*** Dataset content Section Begins ***
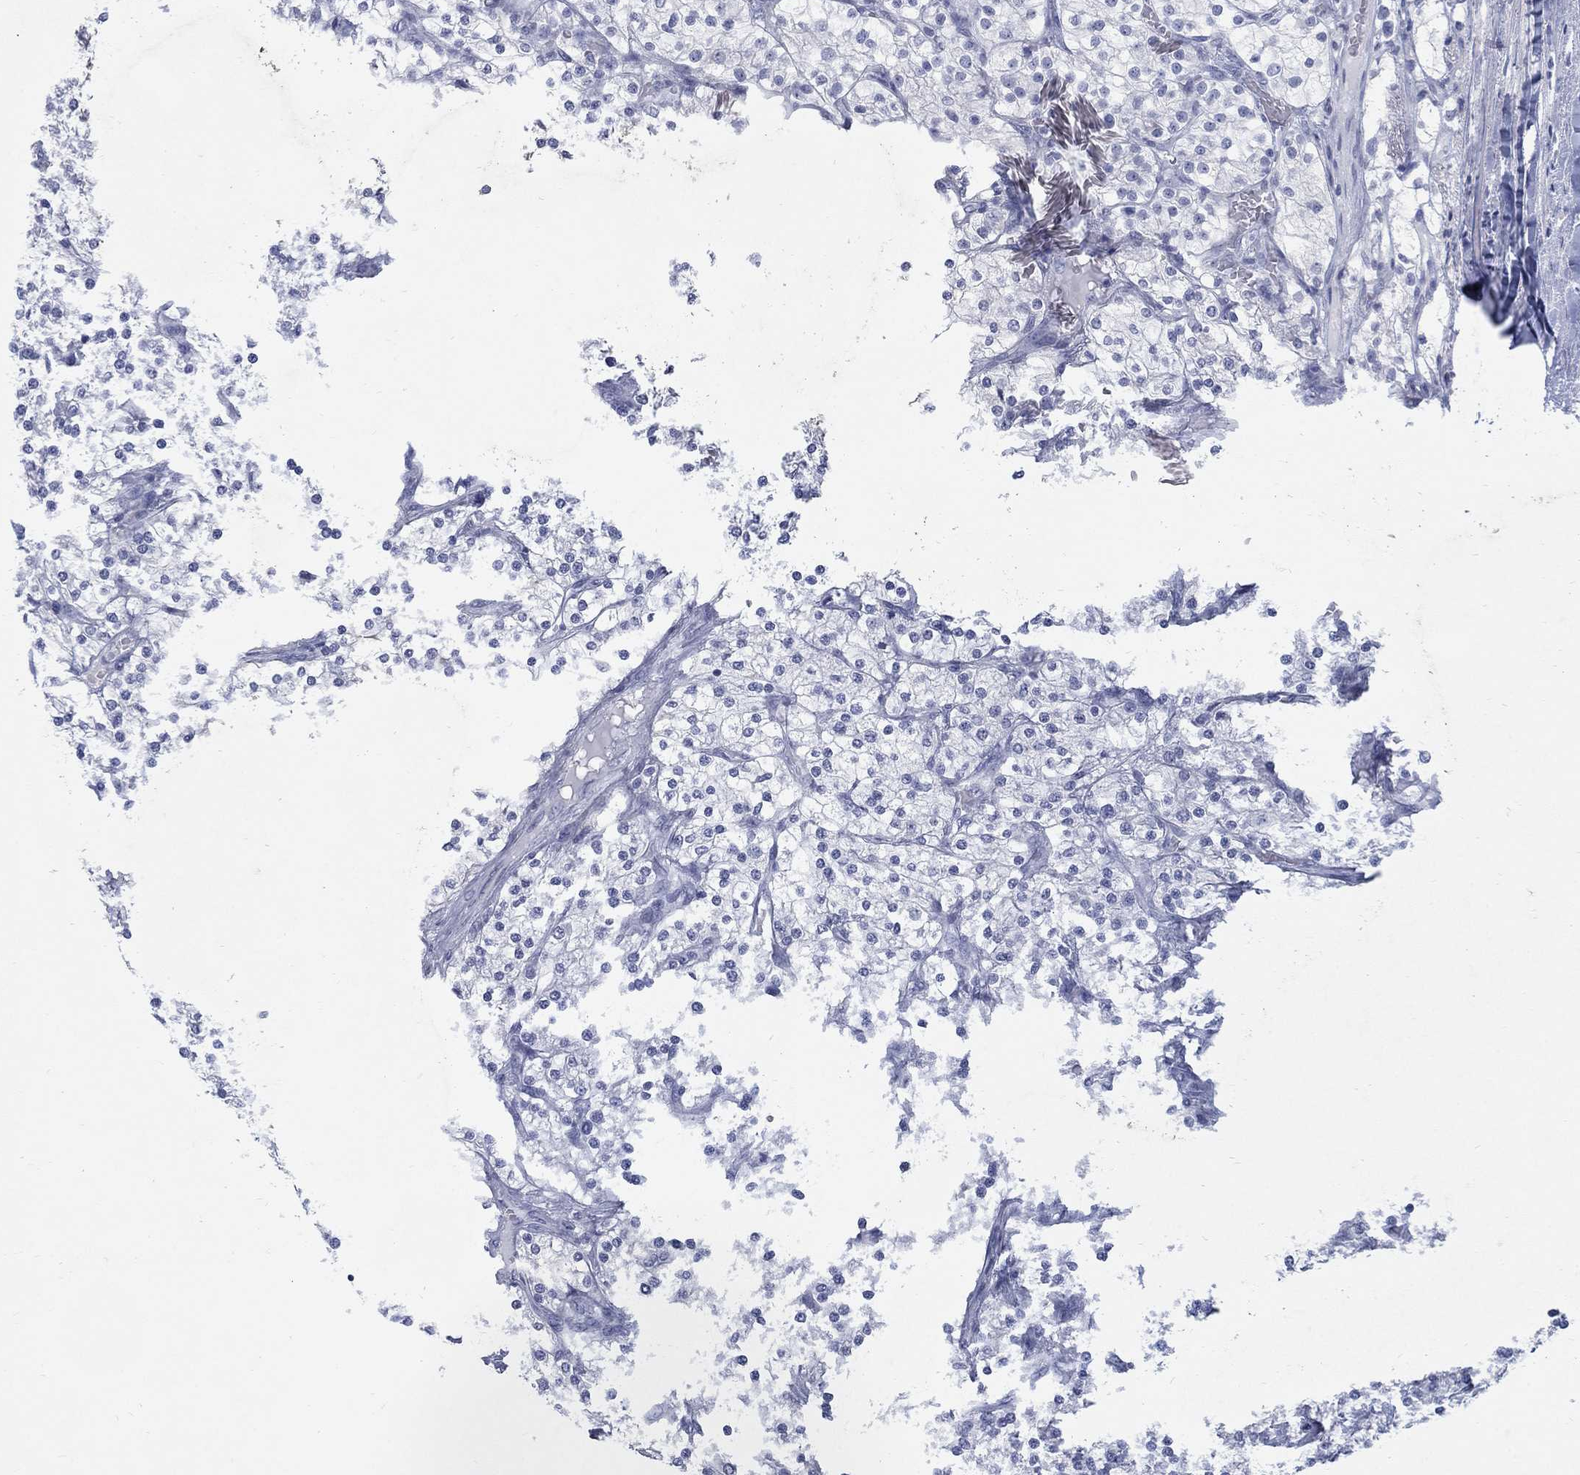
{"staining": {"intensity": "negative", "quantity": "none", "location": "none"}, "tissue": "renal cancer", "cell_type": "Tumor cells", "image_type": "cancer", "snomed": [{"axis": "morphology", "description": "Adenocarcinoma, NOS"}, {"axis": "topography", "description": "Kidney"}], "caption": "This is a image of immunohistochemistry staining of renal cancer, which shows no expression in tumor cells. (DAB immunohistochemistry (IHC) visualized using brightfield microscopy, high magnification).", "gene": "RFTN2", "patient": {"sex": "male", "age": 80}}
*** Dataset content Section Ends ***
*** Dataset content Section Begins ***
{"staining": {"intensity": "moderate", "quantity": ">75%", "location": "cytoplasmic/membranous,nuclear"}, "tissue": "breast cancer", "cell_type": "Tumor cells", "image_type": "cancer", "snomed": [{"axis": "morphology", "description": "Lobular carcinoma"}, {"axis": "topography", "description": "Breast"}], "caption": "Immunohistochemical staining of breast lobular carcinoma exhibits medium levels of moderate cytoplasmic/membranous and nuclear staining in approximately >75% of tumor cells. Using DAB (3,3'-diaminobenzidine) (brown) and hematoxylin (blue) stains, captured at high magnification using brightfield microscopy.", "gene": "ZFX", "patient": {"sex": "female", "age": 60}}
*** Dataset content Section Ends ***
*** Dataset content Section Begins ***
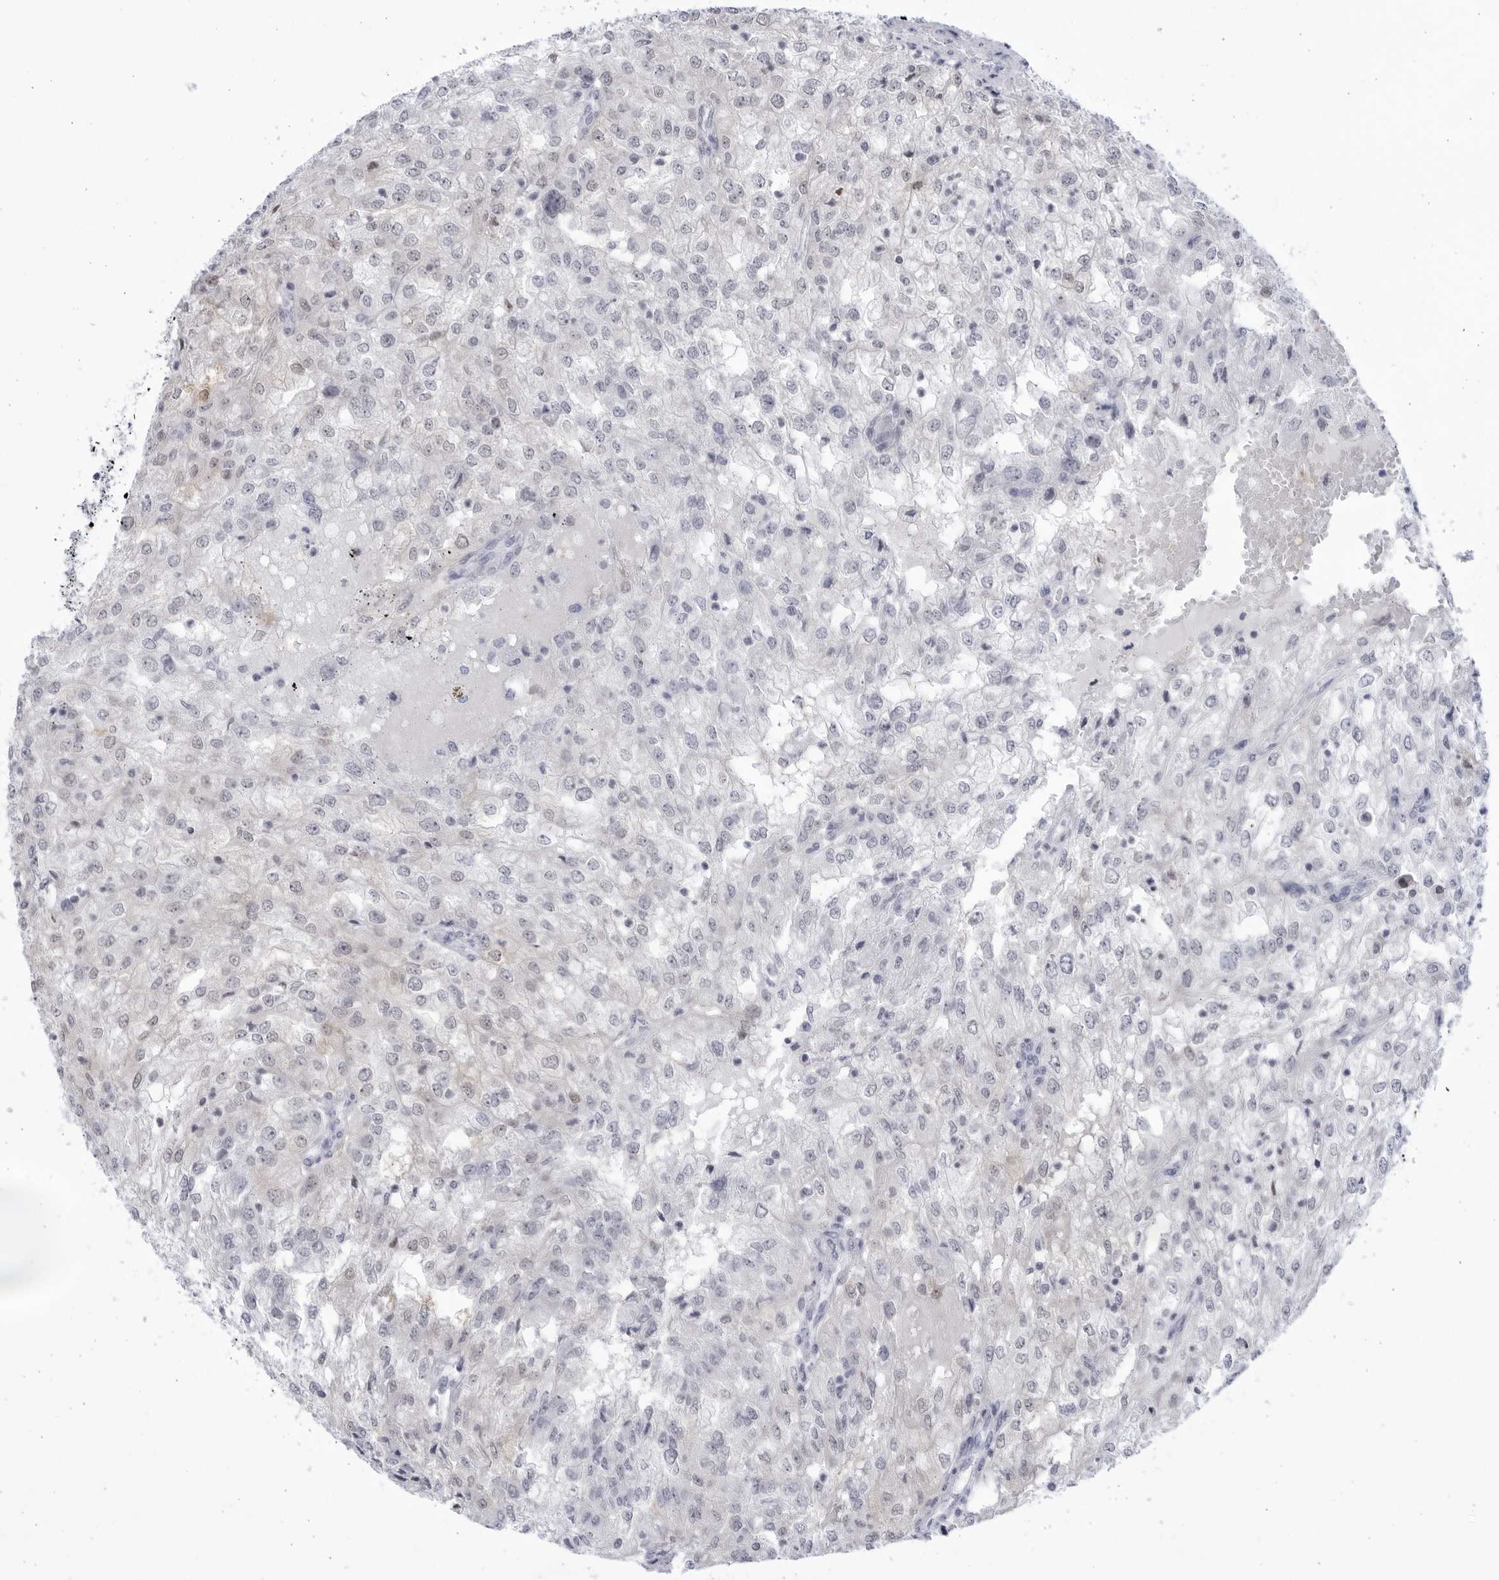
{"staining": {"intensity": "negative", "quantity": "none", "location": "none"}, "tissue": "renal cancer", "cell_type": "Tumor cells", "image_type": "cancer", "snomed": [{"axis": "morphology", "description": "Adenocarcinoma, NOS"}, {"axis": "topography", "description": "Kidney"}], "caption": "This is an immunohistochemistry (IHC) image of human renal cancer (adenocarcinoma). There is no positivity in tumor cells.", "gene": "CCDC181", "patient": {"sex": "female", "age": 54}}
*** Dataset content Section Ends ***
Which lines of the records above hold the word "magnification"? Copy each one out.

■ **Exercise result**
{"staining": {"intensity": "negative", "quantity": "none", "location": "none"}, "tissue": "renal cancer", "cell_type": "Tumor cells", "image_type": "cancer", "snomed": [{"axis": "morphology", "description": "Adenocarcinoma, NOS"}, {"axis": "topography", "description": "Kidney"}], "caption": "This is a image of immunohistochemistry staining of renal cancer, which shows no expression in tumor cells. (DAB immunohistochemistry (IHC) visualized using brightfield microscopy, high magnification).", "gene": "RFTN2", "patient": {"sex": "male", "age": 80}}
{"staining": {"intensity": "moderate", "quantity": ">75%", "location": "cytoplasmic/membranous,nuclear"}, "tissue": "breast cancer", "cell_type": "Tumor cells", "image_type": "cancer", "snomed": [{"axis": "morphology", "description": "Lobular carcinoma"}, {"axis": "topography", "description": "Breast"}], "caption": "Immunohistochemical staining of breast lobular carcinoma exhibits medium levels of moderate cytoplasmic/membranous and nuclear staining in approximately >75% of tumor cells. Using DAB (3,3'-diaminobenzidine) (brown) and hematoxylin (blue) stains, captured at high magnification using brightfield microscopy.", "gene": "ZFX", "patient": {"sex": "female", "age": 60}}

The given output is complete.